→ **AIM OF THE EXERCISE**:
List every ingredient whisked together for the dredging mixture in the recipe.

→ **READING PASSAGE**:
★ ★ ★ ★

01 -
Place chicken thighs in a bowl and cover with buttermilk. Refrigerate, covered, for at least 1 hour and up to 4 hours to tenderize and infuse flavor.
02 -
Combine coleslaw mix, mayonnaise, apple cider vinegar, Dijon mustard, sugar, salt, and black pepper in a large bowl. Toss to coat evenly, then refrigerate to meld flavors and maintain crispness.
03 -
Whisk together flour, cornstarch, paprika, garlic powder, onion powder, salt, and black pepper in a shallow dish. Remove chicken from buttermilk, letting excess drip off, then dredge thoroughly in flour mixture, pressing gently to adhere.
04 -
Heat vegetable oil in a heavy skillet to 350°F. Fry chicken thighs, turning once, for 5 to 7 minutes per side until golden and crisp, and internal temperature reaches 165°F. Drain on wire rack or paper towels.
05 -
In a small bowl, mix mayonnaise, hot sauce, smoked paprika, and honey until smooth and creamy.
06 -
Lightly toast brioche buns. Spread buffalo sauce on bottom halves, top with fried chicken thighs, then a generous portion of slaw. Cap with bun tops and serve immediately.

★ ★ ★ ★

→ **SOURCE DATA**:

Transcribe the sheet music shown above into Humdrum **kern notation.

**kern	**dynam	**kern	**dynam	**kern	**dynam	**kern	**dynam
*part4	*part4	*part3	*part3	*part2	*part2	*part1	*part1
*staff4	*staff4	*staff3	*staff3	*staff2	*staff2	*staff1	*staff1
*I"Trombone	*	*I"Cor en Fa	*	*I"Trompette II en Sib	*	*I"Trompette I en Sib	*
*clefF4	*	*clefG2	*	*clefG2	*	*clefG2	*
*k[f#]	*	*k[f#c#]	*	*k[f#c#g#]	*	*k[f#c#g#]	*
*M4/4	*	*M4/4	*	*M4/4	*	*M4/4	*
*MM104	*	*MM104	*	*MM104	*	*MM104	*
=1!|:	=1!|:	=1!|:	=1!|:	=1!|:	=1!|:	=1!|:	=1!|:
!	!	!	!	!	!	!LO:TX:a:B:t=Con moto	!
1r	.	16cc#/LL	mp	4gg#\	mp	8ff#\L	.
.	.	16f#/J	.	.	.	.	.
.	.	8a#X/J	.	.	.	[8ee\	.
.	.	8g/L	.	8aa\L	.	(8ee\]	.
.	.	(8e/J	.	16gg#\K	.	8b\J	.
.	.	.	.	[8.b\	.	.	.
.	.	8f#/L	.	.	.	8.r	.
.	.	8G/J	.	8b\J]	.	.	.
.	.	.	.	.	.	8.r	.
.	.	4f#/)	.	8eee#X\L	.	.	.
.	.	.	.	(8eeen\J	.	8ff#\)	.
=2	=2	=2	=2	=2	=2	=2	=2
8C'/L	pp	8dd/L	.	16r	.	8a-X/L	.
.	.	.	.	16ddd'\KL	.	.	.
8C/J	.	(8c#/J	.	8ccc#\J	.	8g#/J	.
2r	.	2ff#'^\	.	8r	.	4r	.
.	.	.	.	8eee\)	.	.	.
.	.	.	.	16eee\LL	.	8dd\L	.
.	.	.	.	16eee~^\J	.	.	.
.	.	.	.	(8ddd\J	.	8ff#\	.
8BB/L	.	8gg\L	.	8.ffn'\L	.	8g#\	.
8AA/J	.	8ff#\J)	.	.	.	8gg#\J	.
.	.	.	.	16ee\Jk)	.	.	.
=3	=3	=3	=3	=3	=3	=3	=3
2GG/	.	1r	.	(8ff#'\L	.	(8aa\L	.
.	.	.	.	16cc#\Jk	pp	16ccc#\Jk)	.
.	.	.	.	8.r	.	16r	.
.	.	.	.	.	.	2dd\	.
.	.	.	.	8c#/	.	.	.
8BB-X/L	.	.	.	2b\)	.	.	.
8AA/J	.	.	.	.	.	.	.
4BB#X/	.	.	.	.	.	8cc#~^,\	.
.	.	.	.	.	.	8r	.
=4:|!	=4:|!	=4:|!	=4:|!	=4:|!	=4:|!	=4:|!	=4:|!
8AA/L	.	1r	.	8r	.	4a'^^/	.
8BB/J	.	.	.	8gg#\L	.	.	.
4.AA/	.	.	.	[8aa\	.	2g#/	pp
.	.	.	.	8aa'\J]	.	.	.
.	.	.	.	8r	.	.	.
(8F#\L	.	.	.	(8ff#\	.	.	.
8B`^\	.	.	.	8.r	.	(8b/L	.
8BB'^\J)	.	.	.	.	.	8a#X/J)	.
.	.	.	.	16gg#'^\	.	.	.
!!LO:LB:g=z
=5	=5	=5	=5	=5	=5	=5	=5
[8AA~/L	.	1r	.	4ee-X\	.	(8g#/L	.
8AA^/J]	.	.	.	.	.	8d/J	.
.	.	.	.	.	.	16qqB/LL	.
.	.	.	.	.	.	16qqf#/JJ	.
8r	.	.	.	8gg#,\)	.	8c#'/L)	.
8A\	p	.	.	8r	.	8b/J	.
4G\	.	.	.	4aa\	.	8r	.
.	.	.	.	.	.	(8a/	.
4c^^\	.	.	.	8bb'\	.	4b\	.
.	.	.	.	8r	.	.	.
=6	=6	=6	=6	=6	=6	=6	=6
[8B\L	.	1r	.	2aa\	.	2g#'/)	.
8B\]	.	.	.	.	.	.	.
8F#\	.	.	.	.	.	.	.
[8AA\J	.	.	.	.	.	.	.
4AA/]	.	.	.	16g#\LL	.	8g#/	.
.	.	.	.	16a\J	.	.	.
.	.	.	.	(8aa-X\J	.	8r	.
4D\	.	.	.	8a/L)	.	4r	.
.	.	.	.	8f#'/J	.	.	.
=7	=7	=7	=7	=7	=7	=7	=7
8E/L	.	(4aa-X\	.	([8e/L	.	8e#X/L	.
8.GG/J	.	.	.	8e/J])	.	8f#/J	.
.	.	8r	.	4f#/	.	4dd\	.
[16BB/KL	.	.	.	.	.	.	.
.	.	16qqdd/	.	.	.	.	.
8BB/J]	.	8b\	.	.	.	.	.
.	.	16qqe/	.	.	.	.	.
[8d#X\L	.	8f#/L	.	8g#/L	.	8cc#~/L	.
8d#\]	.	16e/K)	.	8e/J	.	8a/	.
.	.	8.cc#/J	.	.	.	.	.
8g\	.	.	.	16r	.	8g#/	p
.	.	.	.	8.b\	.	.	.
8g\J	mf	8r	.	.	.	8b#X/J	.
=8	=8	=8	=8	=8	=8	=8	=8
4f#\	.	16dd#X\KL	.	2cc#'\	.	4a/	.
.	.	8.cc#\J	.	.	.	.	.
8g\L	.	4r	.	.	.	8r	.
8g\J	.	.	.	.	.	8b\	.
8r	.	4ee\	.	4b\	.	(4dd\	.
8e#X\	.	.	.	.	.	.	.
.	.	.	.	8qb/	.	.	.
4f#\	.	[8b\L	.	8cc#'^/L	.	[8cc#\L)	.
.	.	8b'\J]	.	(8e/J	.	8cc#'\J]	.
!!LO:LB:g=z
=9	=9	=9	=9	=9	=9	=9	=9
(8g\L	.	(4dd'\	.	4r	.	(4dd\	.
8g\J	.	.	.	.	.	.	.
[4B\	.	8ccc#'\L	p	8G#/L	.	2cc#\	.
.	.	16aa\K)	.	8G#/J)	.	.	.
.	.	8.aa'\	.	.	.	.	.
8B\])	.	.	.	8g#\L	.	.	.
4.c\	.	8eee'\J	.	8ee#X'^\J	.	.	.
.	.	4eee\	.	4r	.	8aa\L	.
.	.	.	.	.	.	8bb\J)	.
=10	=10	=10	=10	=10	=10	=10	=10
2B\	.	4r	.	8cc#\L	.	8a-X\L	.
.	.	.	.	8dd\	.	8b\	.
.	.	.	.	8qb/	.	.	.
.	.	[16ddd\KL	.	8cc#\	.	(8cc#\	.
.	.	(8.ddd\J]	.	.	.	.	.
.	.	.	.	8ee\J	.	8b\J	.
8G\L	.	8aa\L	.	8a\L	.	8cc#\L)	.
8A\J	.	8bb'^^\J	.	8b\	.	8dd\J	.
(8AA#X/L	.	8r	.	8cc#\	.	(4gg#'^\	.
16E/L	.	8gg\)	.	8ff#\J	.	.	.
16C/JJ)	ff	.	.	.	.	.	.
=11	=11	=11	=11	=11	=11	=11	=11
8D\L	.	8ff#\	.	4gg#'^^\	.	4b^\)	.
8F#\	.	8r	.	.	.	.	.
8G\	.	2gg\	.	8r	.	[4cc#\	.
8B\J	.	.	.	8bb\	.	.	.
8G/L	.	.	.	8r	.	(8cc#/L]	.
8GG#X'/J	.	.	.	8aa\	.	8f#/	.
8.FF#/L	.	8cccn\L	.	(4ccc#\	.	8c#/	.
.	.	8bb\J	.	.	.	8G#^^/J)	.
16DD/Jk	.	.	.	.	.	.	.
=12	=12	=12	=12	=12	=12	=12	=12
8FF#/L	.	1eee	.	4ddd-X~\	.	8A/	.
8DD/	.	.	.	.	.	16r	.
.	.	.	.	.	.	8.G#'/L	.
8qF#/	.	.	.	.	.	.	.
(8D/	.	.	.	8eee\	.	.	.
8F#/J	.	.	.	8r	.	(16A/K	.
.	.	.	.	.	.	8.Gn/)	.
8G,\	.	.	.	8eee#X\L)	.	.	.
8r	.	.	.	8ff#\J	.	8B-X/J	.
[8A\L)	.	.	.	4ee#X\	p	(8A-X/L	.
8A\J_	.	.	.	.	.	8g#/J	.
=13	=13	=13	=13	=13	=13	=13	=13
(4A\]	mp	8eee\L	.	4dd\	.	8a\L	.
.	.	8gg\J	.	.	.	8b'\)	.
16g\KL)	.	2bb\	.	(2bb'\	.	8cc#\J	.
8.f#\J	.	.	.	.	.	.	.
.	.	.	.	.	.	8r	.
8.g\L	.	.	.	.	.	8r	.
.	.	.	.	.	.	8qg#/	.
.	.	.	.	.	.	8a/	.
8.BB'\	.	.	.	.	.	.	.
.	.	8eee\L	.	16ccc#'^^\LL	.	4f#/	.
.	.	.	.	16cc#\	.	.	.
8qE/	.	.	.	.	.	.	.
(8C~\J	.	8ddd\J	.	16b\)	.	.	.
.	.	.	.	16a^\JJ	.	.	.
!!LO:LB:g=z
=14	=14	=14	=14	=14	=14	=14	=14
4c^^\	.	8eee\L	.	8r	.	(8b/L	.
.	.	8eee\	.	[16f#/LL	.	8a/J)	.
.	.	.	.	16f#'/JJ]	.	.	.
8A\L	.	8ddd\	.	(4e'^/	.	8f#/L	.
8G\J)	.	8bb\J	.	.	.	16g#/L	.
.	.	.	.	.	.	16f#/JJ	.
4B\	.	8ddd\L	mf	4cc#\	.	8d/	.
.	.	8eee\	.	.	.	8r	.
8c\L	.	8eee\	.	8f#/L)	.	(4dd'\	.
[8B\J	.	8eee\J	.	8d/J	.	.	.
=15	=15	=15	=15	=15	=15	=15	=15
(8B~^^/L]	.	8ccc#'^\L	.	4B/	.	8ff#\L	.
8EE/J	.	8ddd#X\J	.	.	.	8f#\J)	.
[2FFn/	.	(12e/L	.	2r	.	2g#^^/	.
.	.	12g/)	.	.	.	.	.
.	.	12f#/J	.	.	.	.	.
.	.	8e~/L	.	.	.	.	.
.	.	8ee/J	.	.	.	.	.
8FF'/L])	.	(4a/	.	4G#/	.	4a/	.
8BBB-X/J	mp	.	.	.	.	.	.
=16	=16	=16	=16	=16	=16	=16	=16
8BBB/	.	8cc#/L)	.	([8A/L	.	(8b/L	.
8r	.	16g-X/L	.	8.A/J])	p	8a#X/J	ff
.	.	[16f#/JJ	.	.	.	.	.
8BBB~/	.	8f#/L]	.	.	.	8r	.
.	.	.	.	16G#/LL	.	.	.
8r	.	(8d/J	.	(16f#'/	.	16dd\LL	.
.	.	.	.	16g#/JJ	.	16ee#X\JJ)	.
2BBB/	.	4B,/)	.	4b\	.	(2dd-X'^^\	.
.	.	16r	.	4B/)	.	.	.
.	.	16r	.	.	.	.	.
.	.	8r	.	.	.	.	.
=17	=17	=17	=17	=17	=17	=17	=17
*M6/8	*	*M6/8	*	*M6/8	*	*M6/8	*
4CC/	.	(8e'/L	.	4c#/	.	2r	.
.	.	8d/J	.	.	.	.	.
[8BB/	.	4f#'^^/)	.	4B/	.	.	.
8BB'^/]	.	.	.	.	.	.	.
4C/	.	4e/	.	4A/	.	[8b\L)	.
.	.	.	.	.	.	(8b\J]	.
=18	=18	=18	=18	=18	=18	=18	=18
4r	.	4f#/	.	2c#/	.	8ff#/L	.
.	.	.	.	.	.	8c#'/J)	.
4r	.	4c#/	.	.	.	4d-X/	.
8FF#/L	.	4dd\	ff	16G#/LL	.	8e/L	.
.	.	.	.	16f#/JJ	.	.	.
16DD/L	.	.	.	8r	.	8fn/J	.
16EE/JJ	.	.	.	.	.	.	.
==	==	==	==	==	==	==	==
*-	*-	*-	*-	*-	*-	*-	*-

★ ★ ★ ★

→ **FINAL ANSWER**:
flour, cornstarch, paprika, garlic powder, onion powder, salt, black pepper